- Source extract
U.S. Senator Pushes for Consumer Privacy Reform

U.S. Senator Pushes for Consumer Privacy Reform

While there remains no singular piece of legislation governing how the personal data of individuals residing in the United States is processed and managed across all sectors, legitimate change in this regard finally appears to be on the horizon. On June 18th, United States Senator Sherrod Brown (D-OH), a ranking member of the U.S. Senate Committee on Banking, Housing, and Urban Affairs, released a draft privacy bill coined the Data Accountability and Transparency Act of 2020 (DATA 2020) which may create lasting change in the realm of data protections for U.S. citizens moving forward. Undeniably an area of much needed reform, reports have indicated that the bill will aim to enhance civil rights protections for consumers against powerful tech corporations and the government, while also potentially establishing a novel, independent agency specifically dedicated to ensuring the protection of individual privacy rights for all Americans. Among the most notable changes proposed in the bill, DATA 2020 would effectively:

  • Ban the collection, use or sharing of personal data unless specifically allowed by law;1
  • Ban the use of facial recognition technology;1
  • Prohibit the use of personal data to discriminate in housing, employment, credit, insurance, and public accommodations;1
  • Require anyone using decision-making algorithms to provide new accountability reports;1
  • Requires CEO certification of compliance with this legislation, with both criminal and civil penalties potentially being levied against company executives and board members for non-compliance.1

 

The reality is that today’s web-surfing or app-downloading experience is filled with complicated privacy policies and technical jargon that is often overlooked by the general public. In fact, Brian Vecci, chief technology officer of prominent cybersecurity company Varonis stated that in the vast majority of instances, these policies are not designed for consumers to truly understand, but rather they are written “by lawyers for lawyers to protect the company.”3 Unbeknownst to many, these public policies contain important information on how said website/associated organization processes the data of its respective users, with individuals often signing away a fair amount of personal information on a daily basis.

- Task to carry out
Write out the passage from the privacy reform article starting at "The reality is" and ending at "a daily basis.".

- Recorded information
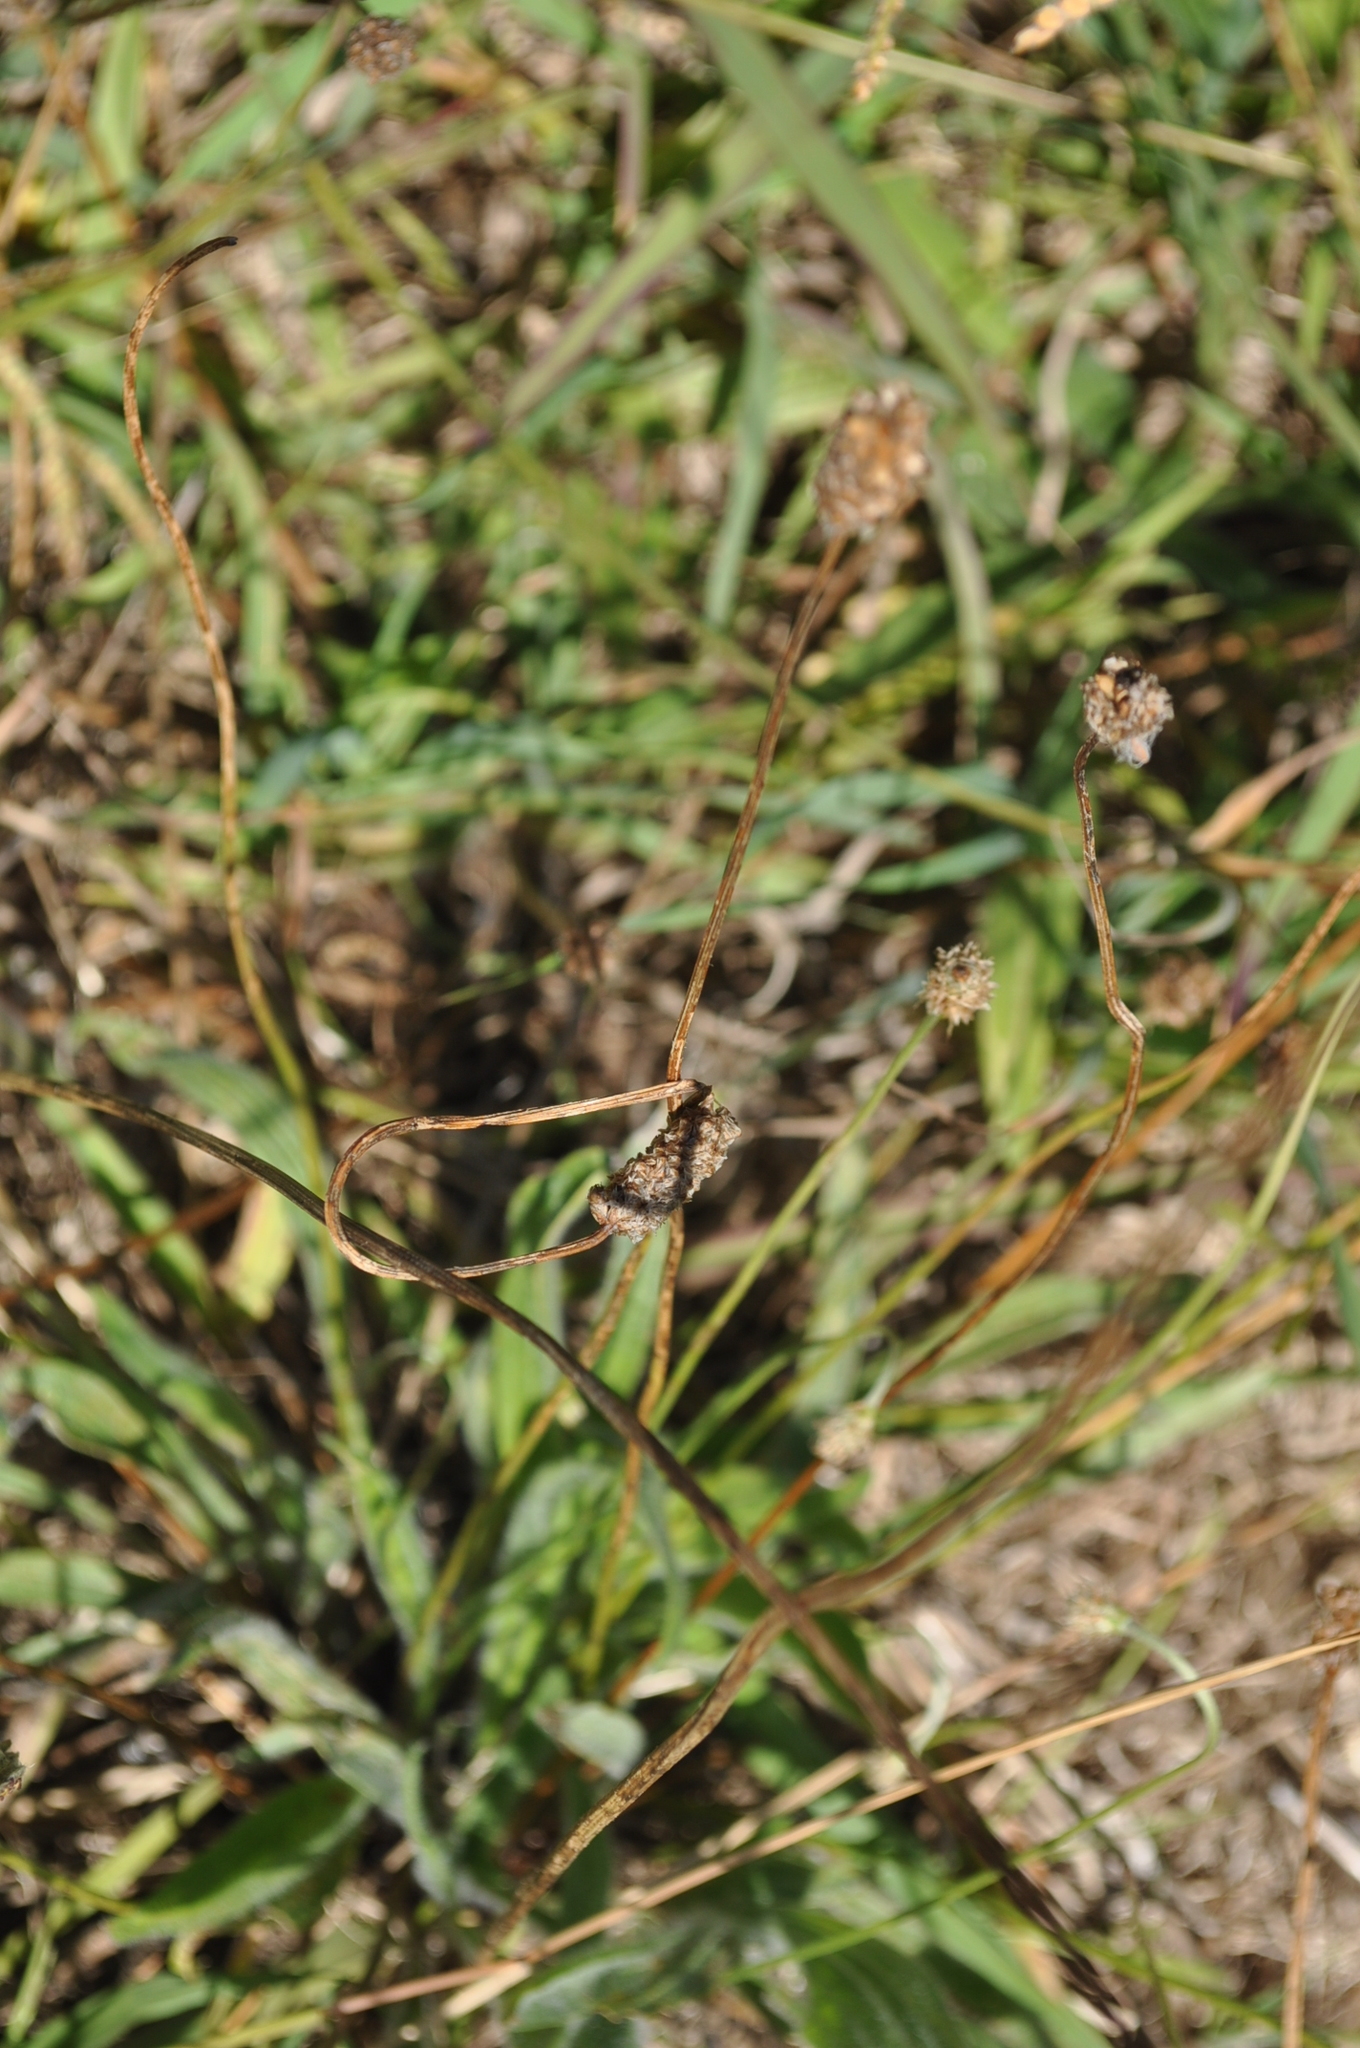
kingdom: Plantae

- Result below
The reality is that today’s web-surfing or app-downloading experience is filled with complicated privacy policies and technical jargon that is often overlooked by the general public. In fact, Brian Vecci, chief technology officer of prominent cybersecurity company Varonis stated that in the vast majority of instances, these policies are not designed for consumers to truly understand, but rather they are written “by lawyers for lawyers to protect the company.”3 Unbeknownst to many, these public policies contain important information on how said website/associated organization processes the data of its respective users, with individuals often signing away a fair amount of personal information on a daily basis.